Trinkle23897 commented 2 years ago

note that int(np.prod(state_shape)) = len*dim

I don't think so. state_shape should always be a single frame, i.e., int(np.prod(state_shape)) = dim. If it's not the case, you should modify it outside correspondingly.

BFAnas commented 2 years ago

You mean I should have dim instead of len*dim? Even when I'm working with stack_num!=1? But anyway self.nn is getting obs of shape [bsz, len, dim] when it is expecting [bsz, int(np.prod(state_shape))] whatever that is.

Trinkle23897 commented 2 years ago
In [16]: m = nn.LSTM(input_size=3, hidden_size=10, num_layers=1, batch_first=True)

In [17]: s = torch.zeros([64, 1, 3])

In [18]: ns, (h, c) = m(s)

In [19]: ns.shape, h.shape, c.shape
Out[19]: (torch.Size([64, 1, 10]), torch.Size([1, 64, 10]), torch.Size([1, 64, 10]))

In [20]: s = torch.zeros([64, 16, 3])

In [21]: ns, (h, c) = m(s)

In [22]: ns.shape, h.shape, c.shape
Out[22]: (torch.Size([64, 16, 10]), torch.Size([1, 64, 10]), torch.Size([1, 64, 10]))

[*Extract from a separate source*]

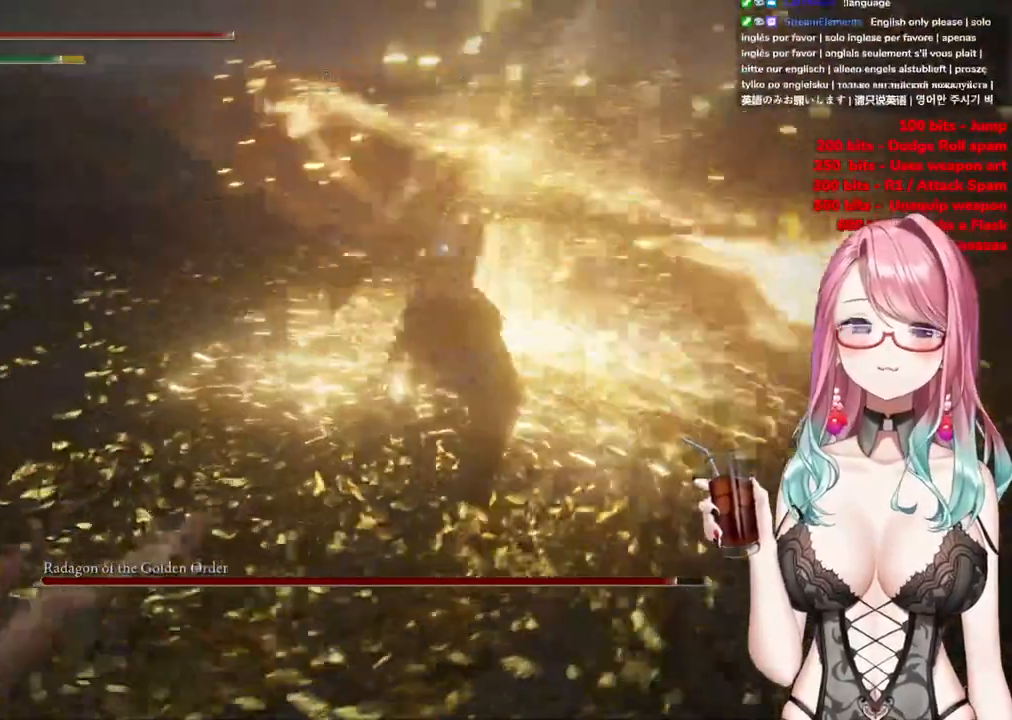
{"buttons": [], "left_stick": "up", "right_stick": "center", "events": []}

The input of self.nn.forward is always 3-dim tensor, not 2-dim.

BFAnas commented 2 years ago

If I have an observation of shape [bsz, len, dim] what is the state_shape argument that I should pass to RecurrentActorProb?

Trinkle23897 commented 2 years ago

Should be dim. Let's take atari example: the observation space is (4, 84, 84) where 4 is len. However, when defining recurrent network, the state_shape should be 84*84 instead of 4*84*84, and the length of trajectory is defined in replay buffer's sampling method.

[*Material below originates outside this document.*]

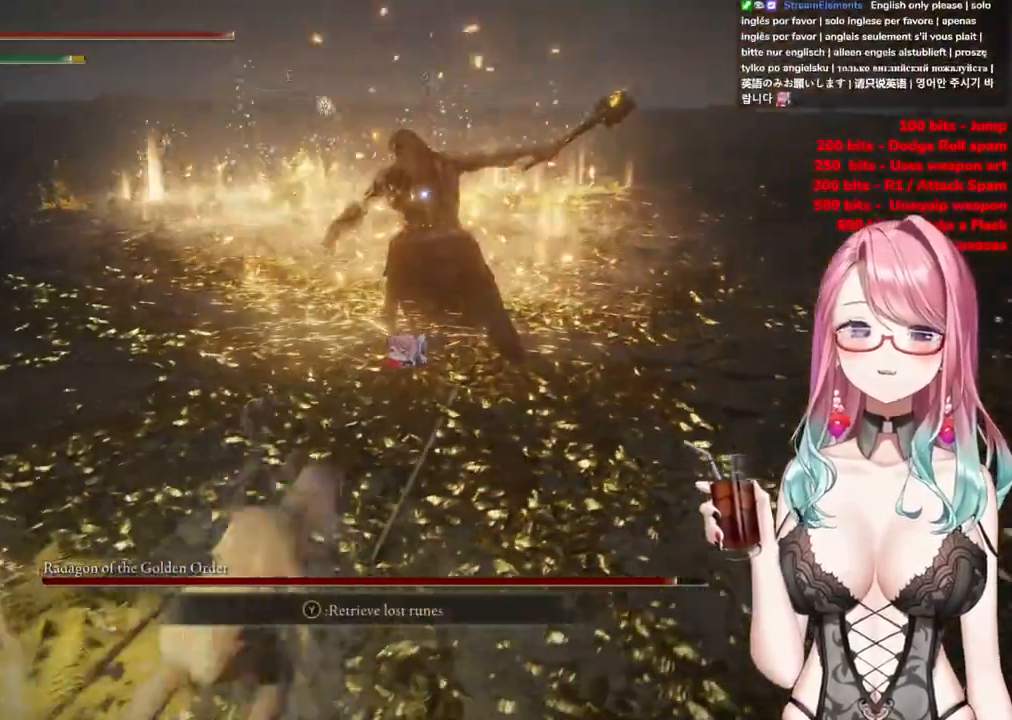
{"buttons": ["R2"], "left_stick": "up", "right_stick": "center", "events": [[16, "CROSS", "down"], [433, "R2", "down"], [467, "CROSS", "up"]]}
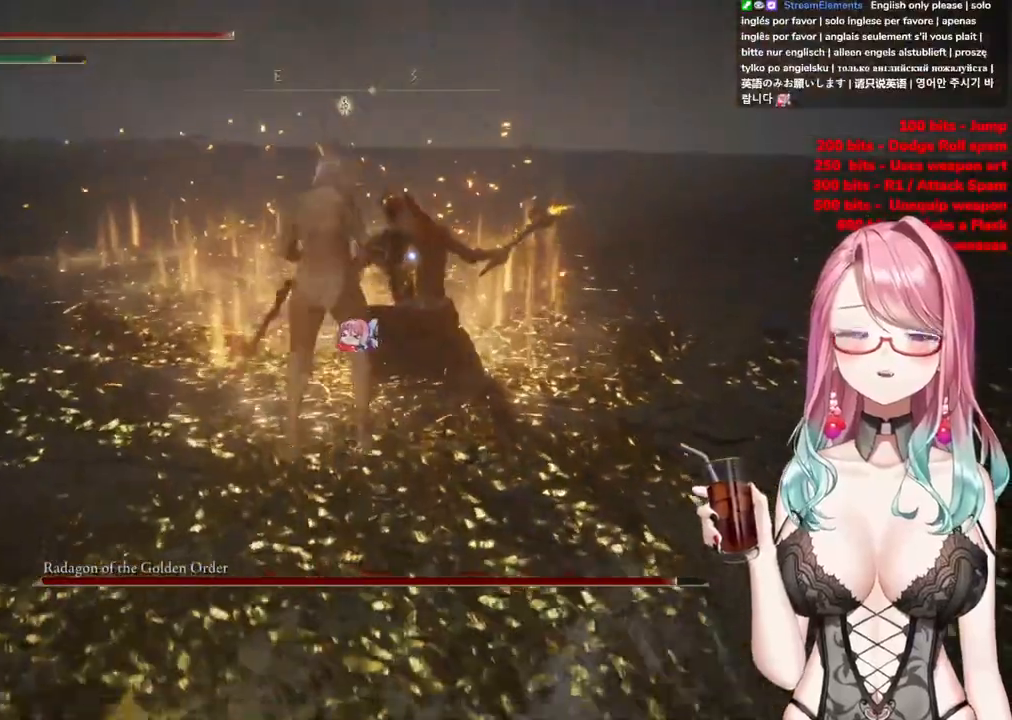
{"buttons": [], "left_stick": "up", "right_stick": "center", "events": [[84, "R2", "up"]]}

BFAnas commented 2 years ago

Okay, thanks for the support. It is a little bit confusing since state_shape for the normal ActorProb is equal to obs.shape, maybe you can consider making them (ActorProb and RecurrentActorProb) coherent in this regard. Also, more ambitiously, maybe you can make the way of constructing RecurrentActorProb and RecurrentCritic with RecurentNet like ActorProb and Critic are constructed with Net.

Trinkle23897 commented 2 years ago

But here comes the problem: there are two ways to perform this kind of stack-obs:

  1. gym.Env outputs single frame -- stack by buffer.sample();
  2. gym.Env outputs stacked frame by FrameStack env wrapper -- no stack at all, or de-stack -> save to buffer -> stack by buffer.sample();

I cannot make any assumption here so that's why the current code looks like.

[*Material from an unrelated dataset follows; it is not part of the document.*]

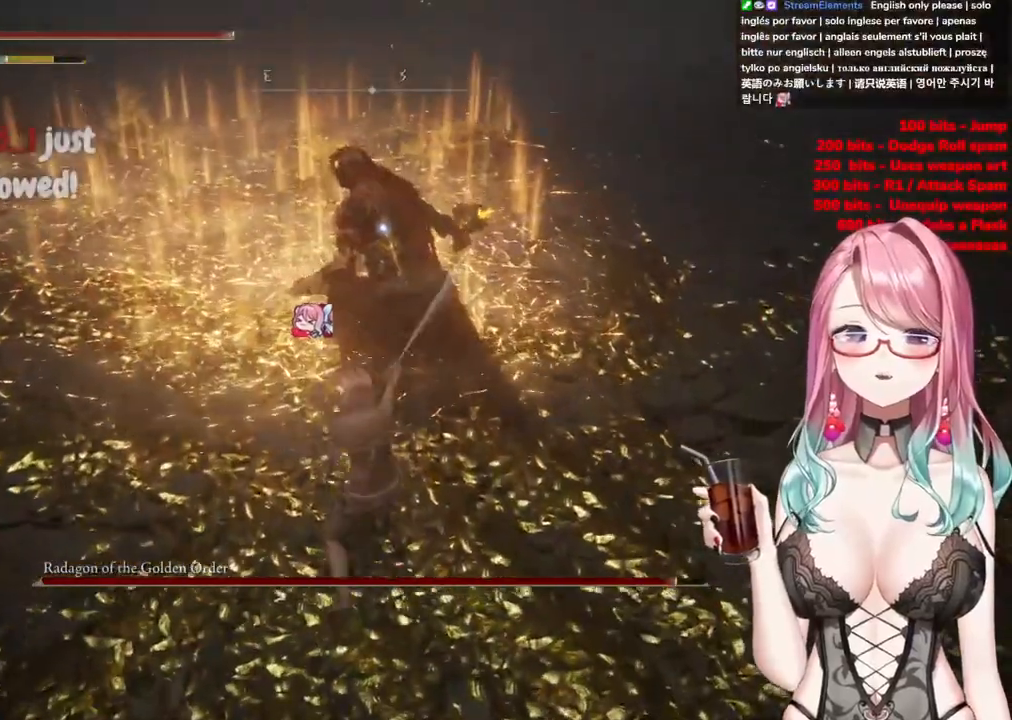
{"buttons": [], "left_stick": "left", "right_stick": "center", "events": [[217, "left_stick", "center"], [350, "left_stick", "left"]]}
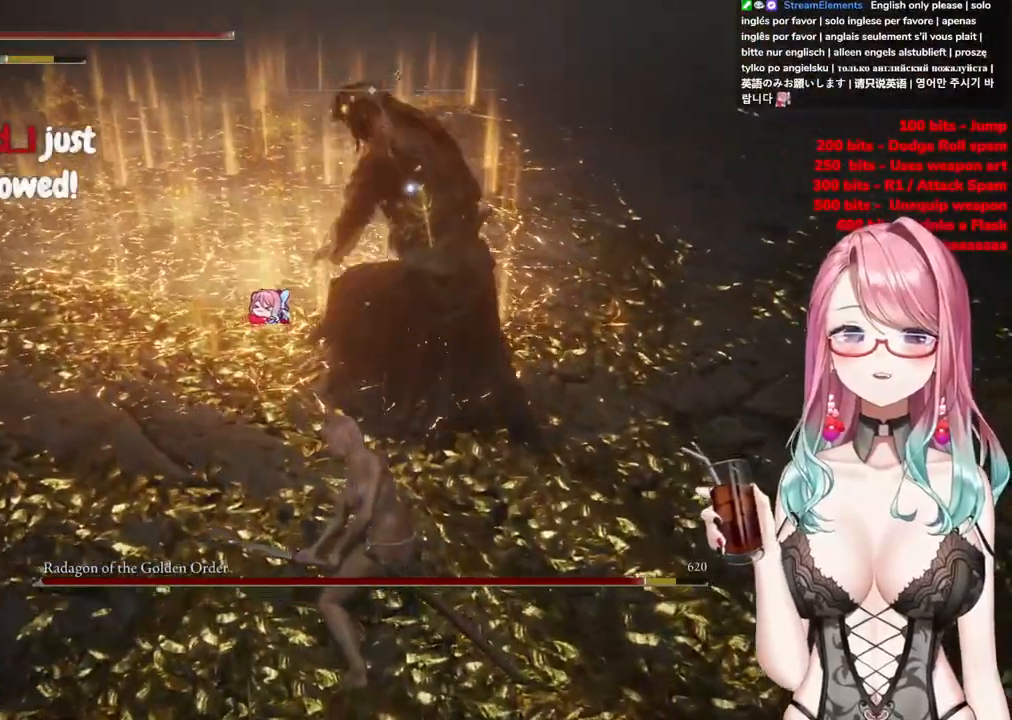
{"buttons": [], "left_stick": "up-left", "right_stick": "center", "events": [[17, "left_stick", "up-left"]]}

BFAnas commented 2 years ago

For making CQL work with RNN, I changed tmp_obs and tmp_obs_next in cql.py>CQLPolicy>learn as follows:

tmp_obs = obs.unsqueeze(1) \
    .repeat(1, self.num_repeat_actions, 1, 1) \
    .view(batch_size * self.num_repeat_actions, obs.shape[-2], obs.shape[-1])
tmp_obs_next = obs_next.unsqueeze(1) \
    .repeat(1, self.num_repeat_actions, 1, 1) \
    .view(batch_size * self.num_repeat_actions, obs.shape[-2], obs.shape[-1])

Now the code executes without errors, but maybe I'm missing something else necessary for RNN to work correctly.

Trinkle23897 commented 2 years ago

Glad to hear that!

BFAnas commented 2 years ago

Which task would you recommend for testing this solution? Ideally it should be a task in d4rl datasets and where SAC has been tried with RNNs and worked correctly, since CQL inherits from SAC.

thkkk commented 2 years ago

Which task would you recommend for testing this solution? Ideally it should be a task in d4rl datasets and where SAC has been tried with RNNs and worked correctly, since CQL inherits from SAC.

I think that the task for testing CQL is the same as the task testing for SAC, e.g., Pendulum for unit test or halfcheetah-medium in d4rl. I don't know if the existence of RNN will affect the choice of tasks.